§ TEXT PROVIDED:
As the house was built and the yard came into being, we dug up the bulbs in the fall and replanted them on the bank that sits on the edge of our driveway.  Trying to figure the best placement was a chore, but we finally decided on rows that we hoped would fill in with time.
That first spring followed an unusually mild winter.  The daffodils started to bloom long before it was really time for them to show their flowers.  And then we had snow on the first day of spring.  I have pictures of those yellow heads drooping under a cover of white.  But they survived.
This spring they are blooming in profusion.  The wonderful thing about daffodils is that they spread and, as they become settled, more flowers appear each spring.  I walk down to check on them and pick some for a bouquet or two in the house.  But mostly I like to leave them blooming there on the side of the hill.
I like to think that when we are no longer here  perhaps someone will drive up the road, spot those lovely spring blooms and think, "Some body who loved daffodils lived here a long time ago."  And they will smile to see those yellow rays of sunshine, growing on my hill.

Wednesday, March 25, 2015

Eternal Spring

The last few days have been full of promise.  And to think that a few short weeks ago we were dealing with snow and ice and all sorts of winter weather.  Such a relief to finally stand on the porch and feel the warmth of the sun on my face and hear the turkey's gobble on the far ridge.
This morning was a wonderful sight.  Fog early with the sun rising like a moon over the fog bank.  Bright, bright sunshine pouring like molten gold into my house. And as I sat in my chair I was amazed at how that light seemed to seep into each corner and give it life.
From the porch, as the fog lifted, I could see  blades of grass  festooned with spider webs, crystal strands of diamond dew glistening in the sun.
Yesterday, before the storm arrived with threatening clouds and hail and wind, the sky was that unbelievable springtime blue.  White wisps of cotton were sailing over the hills as I drove into town.  How beautiful spring is here in the Ozarks. 
And it set me to thinking about the eternal nature of change in our world.  All of the trials and troubles, war and mayhem that we live with daily is just temporary.  Years and years ago, before we even set foot here in this wild and rocky land, the spring sky was just as blue.  The wild flowers sprang up to bloom and go to seed.  The turkeys sought their mates.  The deer browsed in field and forest.  And long after you and I are gone it will still be spring.  And some other eyes will grow to love the ever changing and eternal promise of this season of renewed life, and hope for the future.

Friday, March 13, 2015

Pushing spring....

Every day I am looking for signs of spring.  I don't know why I am so impatient this year.  We had a fairly mild winter, just as the weather forecasters said, for all the months up until February.  And then the weather gods decided to teach us a lesson or two.
Cold, bitter cold.  Wind, freezing wind.  Day after dreary day of clouds and gloom and blustery air driving the birds into the woods and all the little animals back into their safe and warm hide-away. 
I tried to find ways to keep my spirits up, but even I was bowing to the pressure and weight of what was happening outside my window.
And then the snow.  And the ice.  And the snow again.  Just when my heart was ready to break out of its winter mode, another Arctic blast from the north would arrive on my doorstep.
Every morning I would get up and see if I could see the sun, just a little ray of pink and yellow peeping over the clouds to the east.  And most mornings there was nothing but grey and more grey.  My heart would groan and ache.  I so wanted winter to end, right then.  But my pleading fell on deaf ears.

§ REQUIRED WORK:
A. Decide whether each statement agrees with the text about spring in the Ozarks, answering yes or no and quoting the words of the text that decide it: (i) the daffodil bulbs were replanted on a bank beside the driveway; (ii) the winter before the first spring was unusually harsh; (iii) the morning described in the March 25 entry began with fog.
B. Substitute "cobwebs" for "spider webs" and rewrite the text about spring in the Ozarks from "This morning was" to "in the sun.".
The material that follows has no connection to the text about spring in the Ozarks.

§ MATERIAL PROVIDED:

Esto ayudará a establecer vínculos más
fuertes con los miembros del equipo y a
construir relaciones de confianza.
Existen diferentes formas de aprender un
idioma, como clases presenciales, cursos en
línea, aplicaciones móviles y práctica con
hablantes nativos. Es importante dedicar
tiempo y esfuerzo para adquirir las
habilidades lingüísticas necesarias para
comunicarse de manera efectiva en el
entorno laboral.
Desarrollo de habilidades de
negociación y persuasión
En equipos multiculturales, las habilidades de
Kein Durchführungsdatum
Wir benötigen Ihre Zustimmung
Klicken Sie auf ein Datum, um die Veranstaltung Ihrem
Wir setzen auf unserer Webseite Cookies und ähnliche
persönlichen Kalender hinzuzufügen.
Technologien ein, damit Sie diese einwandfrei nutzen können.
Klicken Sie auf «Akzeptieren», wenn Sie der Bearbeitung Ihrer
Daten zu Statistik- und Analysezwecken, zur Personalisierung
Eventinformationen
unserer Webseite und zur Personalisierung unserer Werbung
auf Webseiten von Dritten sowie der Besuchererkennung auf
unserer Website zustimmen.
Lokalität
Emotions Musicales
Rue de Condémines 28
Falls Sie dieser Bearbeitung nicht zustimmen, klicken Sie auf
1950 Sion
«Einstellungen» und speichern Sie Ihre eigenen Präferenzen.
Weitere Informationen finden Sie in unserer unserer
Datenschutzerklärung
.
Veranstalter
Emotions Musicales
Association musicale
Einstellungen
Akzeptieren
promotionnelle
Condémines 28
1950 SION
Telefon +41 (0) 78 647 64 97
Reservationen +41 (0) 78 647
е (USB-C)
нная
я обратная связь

* * *

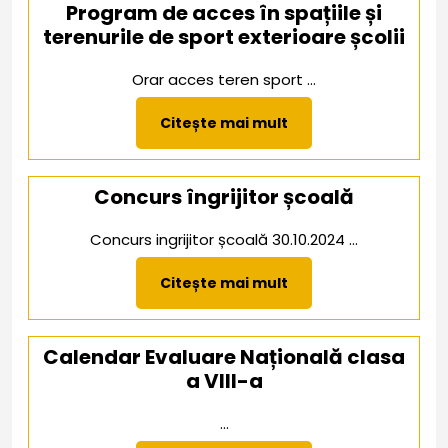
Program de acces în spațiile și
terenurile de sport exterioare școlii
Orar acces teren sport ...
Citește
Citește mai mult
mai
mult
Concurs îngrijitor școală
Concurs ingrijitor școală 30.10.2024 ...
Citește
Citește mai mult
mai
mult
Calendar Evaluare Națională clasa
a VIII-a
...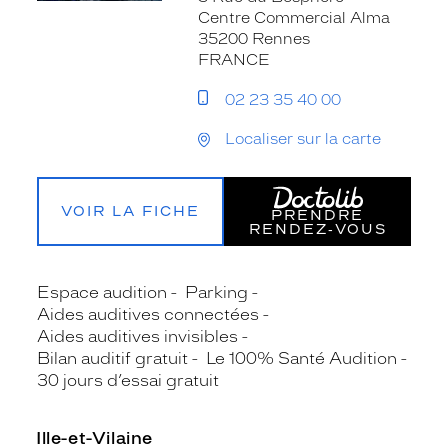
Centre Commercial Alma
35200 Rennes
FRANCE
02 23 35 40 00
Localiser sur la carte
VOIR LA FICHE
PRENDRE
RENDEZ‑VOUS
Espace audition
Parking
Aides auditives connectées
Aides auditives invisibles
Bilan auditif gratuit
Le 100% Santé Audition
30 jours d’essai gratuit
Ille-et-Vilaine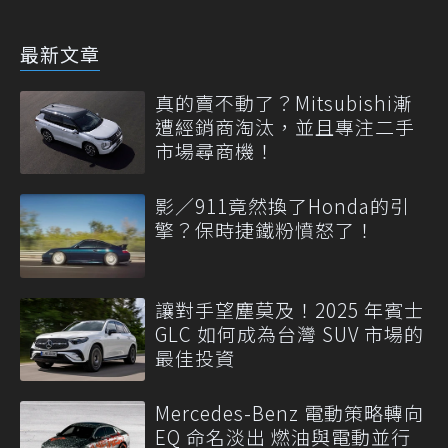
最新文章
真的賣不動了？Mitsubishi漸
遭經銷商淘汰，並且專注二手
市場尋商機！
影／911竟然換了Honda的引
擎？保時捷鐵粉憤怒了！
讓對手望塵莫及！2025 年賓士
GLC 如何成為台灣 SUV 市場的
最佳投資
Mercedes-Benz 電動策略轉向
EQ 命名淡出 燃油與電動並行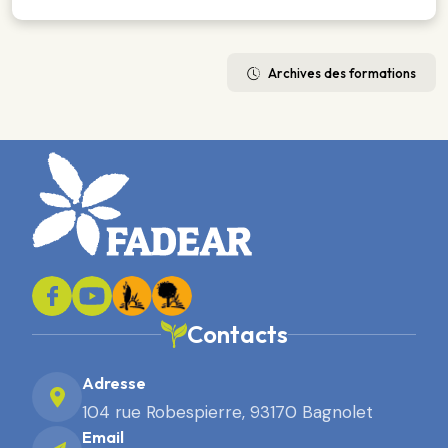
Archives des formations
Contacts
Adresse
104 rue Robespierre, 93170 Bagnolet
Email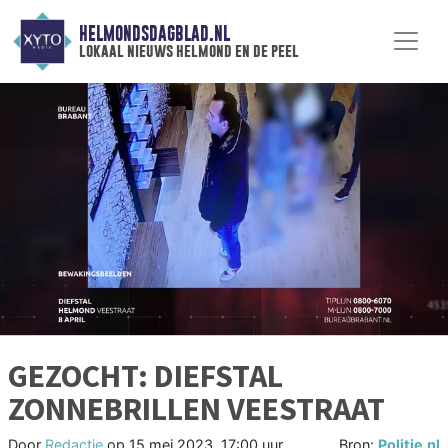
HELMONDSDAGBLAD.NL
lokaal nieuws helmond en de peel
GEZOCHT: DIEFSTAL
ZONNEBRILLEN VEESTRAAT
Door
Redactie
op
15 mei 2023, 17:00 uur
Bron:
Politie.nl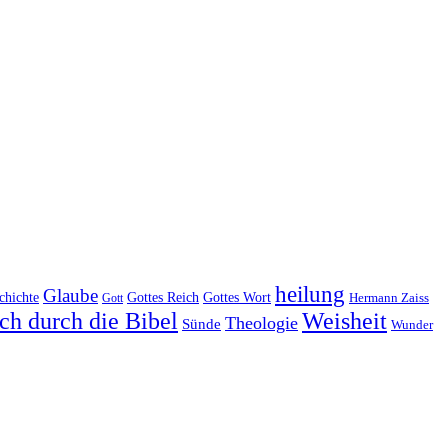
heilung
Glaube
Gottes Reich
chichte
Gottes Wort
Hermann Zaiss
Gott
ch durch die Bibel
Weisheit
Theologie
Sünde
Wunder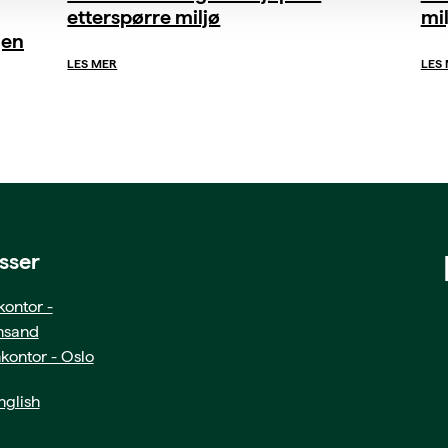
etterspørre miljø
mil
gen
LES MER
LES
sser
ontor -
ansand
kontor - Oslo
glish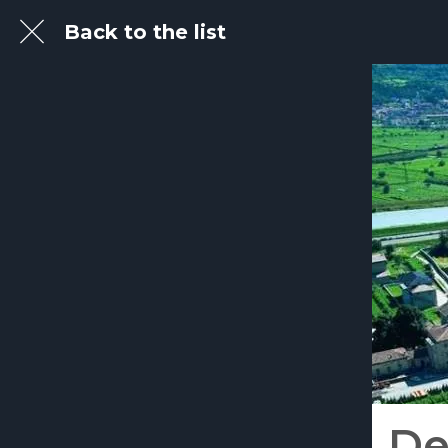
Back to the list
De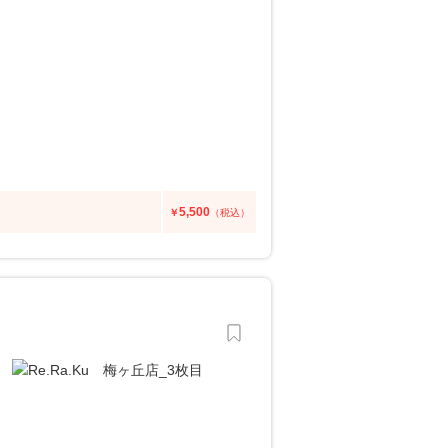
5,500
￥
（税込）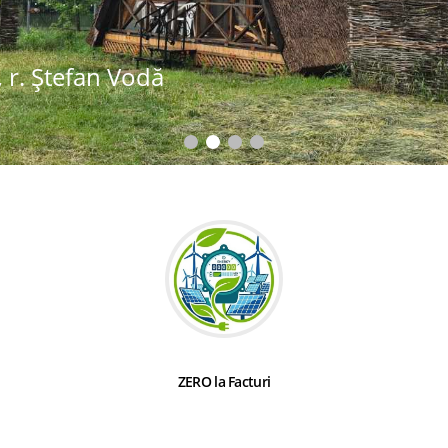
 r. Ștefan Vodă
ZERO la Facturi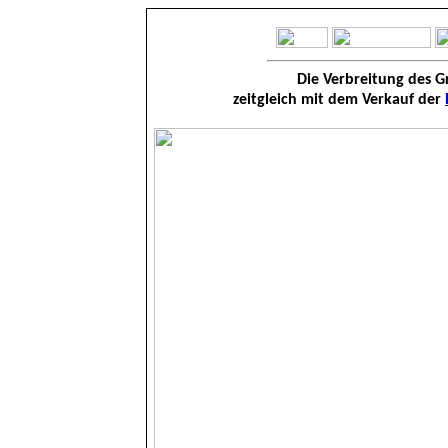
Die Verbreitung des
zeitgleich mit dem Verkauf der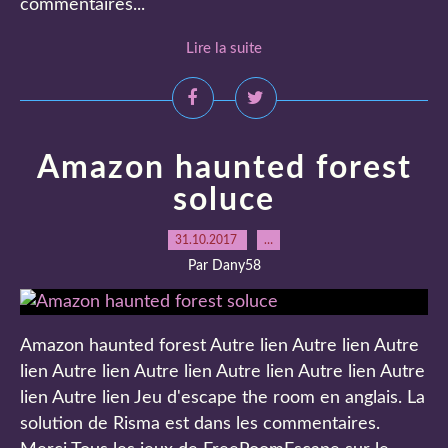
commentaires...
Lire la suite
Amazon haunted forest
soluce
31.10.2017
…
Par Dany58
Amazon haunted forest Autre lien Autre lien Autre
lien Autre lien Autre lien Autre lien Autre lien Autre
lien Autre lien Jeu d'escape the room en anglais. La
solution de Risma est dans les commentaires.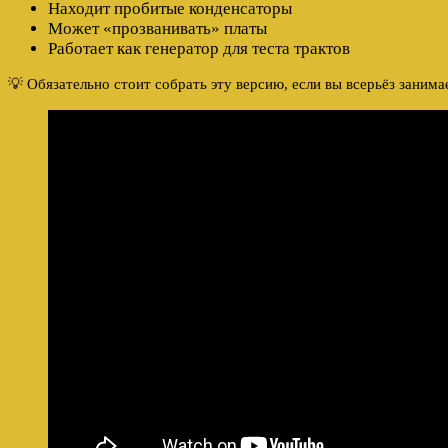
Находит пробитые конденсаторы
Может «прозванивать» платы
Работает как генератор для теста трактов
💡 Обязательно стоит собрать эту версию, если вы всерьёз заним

* * *

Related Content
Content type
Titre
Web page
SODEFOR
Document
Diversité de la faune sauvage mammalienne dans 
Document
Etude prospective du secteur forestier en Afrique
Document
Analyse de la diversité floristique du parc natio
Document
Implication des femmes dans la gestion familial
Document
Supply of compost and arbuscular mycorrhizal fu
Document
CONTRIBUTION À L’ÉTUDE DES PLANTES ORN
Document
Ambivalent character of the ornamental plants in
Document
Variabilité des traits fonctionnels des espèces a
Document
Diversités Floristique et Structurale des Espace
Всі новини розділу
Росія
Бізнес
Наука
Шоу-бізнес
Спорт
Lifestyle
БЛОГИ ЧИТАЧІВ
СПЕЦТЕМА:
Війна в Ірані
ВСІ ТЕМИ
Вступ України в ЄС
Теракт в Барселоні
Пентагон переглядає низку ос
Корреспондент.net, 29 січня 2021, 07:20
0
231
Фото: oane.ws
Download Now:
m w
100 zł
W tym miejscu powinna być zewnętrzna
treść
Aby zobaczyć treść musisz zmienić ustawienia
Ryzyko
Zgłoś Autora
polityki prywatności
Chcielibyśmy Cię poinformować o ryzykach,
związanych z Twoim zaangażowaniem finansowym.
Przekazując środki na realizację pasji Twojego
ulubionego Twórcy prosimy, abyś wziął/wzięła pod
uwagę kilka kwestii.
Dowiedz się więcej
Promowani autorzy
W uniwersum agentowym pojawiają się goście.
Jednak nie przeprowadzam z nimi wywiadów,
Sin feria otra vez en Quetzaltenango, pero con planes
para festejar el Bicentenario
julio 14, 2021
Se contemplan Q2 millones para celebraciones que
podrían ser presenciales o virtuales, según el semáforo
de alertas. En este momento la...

§ SOLUTION SET:
A.
(i) Yes: "replanted them on the bank that sits on the edge of our driveway"
(ii) No: "That first spring followed an unusually mild winter."
(iii) Yes: "Fog early with the sun rising like a moon over the fog bank."

B.
This morning was a wonderful sight.  Fog early with the sun rising like a moon over the fog bank.  Bright, bright sunshine pouring like molten gold into my house. And as I sat in my chair I was amazed at how that light seemed to seep into each corner and give it life.
From the porch, as the fog lifted, I could see  blades of grass  festooned with cobwebs, crystal strands of diamond dew glistening in the sun.